It’s hard to believe I’ve brewed 30 beers (by the time I write this, 32) over the past few years. For this one I continued down the esoteric “sacred and healing herbal beers” route I’d started with the yarrow beer and brewed a gallon of beer with some wild mugwort foraged from the Oakland hills filling the role of the bitter, aromatic, antibacterial(?) herb instead of hops.
It’s related to wormwood (used in absinthe) and has some hints of similarity in taste– and is almost unbearably bitter on its own.
The “ancient beer” recipe I read was basically sugar and mugwort fermented, which didn’t sound pleasant– fermenting sugar is an easy way to get a hot, harsh alcohol. So instead I brewed a basic all-grain beer recipe I’d use for a pale ale (pale malt, a little wheat, a little rye, and a neutral dry ale yeast), mashed at the low end of the temperature range (149F) to hopefully give a dry beer, but replacing the bittering, flavor, and aromatic hop additions with mugwort. I just made one gallon since it’s both simpler to do stovetop and I expected the outcome might be… challenging, and bottled mostly in the 187mL champagne split bottles I’d picked up a few months ago, making it easier to just crack open a half-beer to taste it (in addition, the UV-driven rapid skunking of regular beers in clear bottles shouldn’t be a concern as that’s a reaction with the hops).

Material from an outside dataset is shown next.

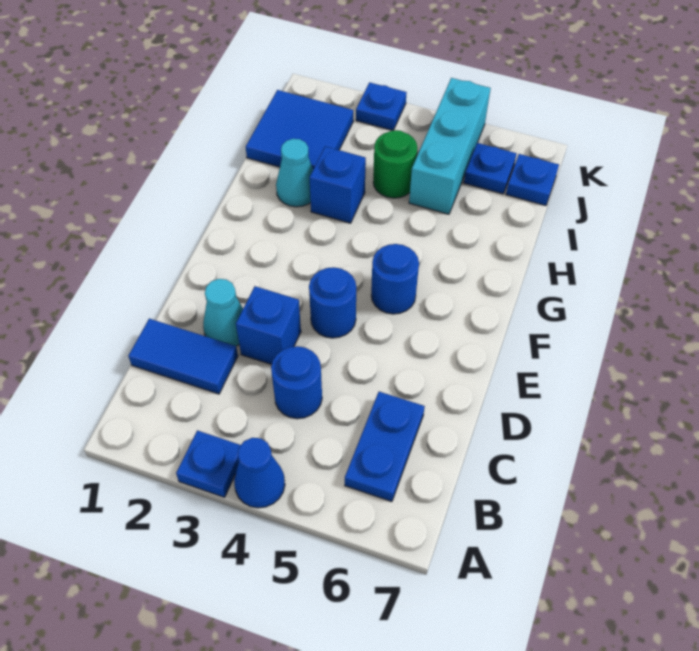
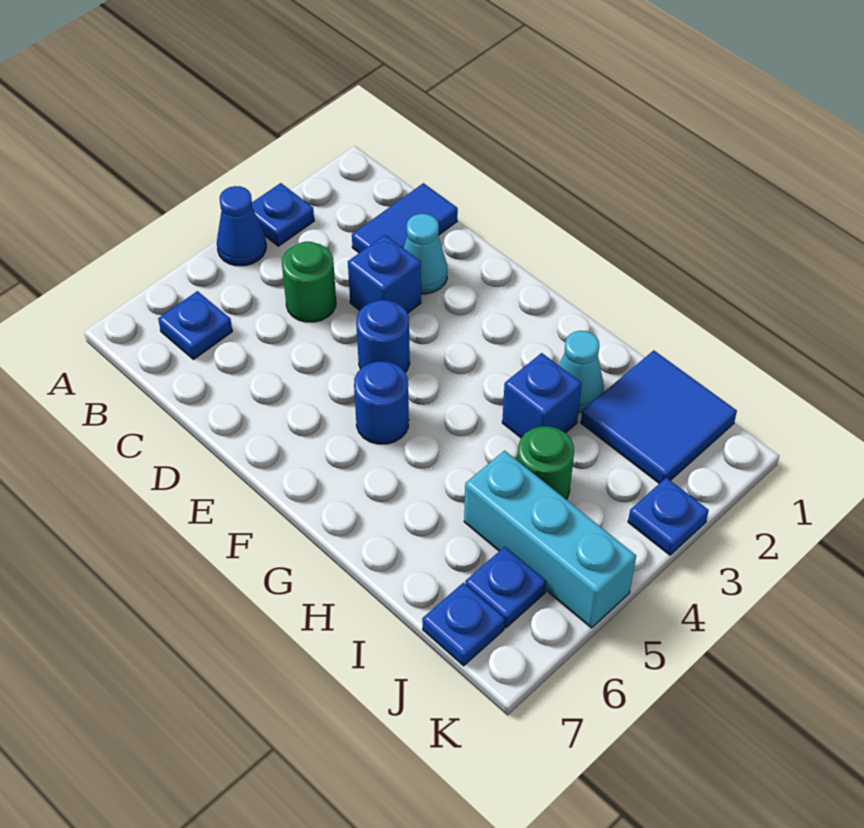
blue 1x2 plate [345,392,425,502] -> blue 1x1 plate [158,291,232,360]
blue 1x1 round brick [271,346,322,419] -> green 1x1 round brick [282,242,336,322]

Adding mugwort to the boil:
Fermenting in a friend’s basement:
And, a month later, the result, bottled– as usual having some fun with the labels: sunprint paper to expose photograms of some mugwort leaves, filled in with a silver paint pen loosely inspired by 60s psychadelic band posters.
Oh, and the beer? It had a slightly-greenish yellow tint, with a tart slightly lemony and herbal smell– and a distinctive but intensely basically-undrinkable bitter punch in the face. I enjoyed sipping a bit of it like an apertif/digestif or fernet, but I have an unusual love of and tolerance for bitterness. It actually worked well splashed into soda water like a bitters rather than consumed straight, so I’ll save most of them as a cocktail mixer– and if I made it again I’d take a much lighter hand on the mugwort or combine it with other herbs or hops.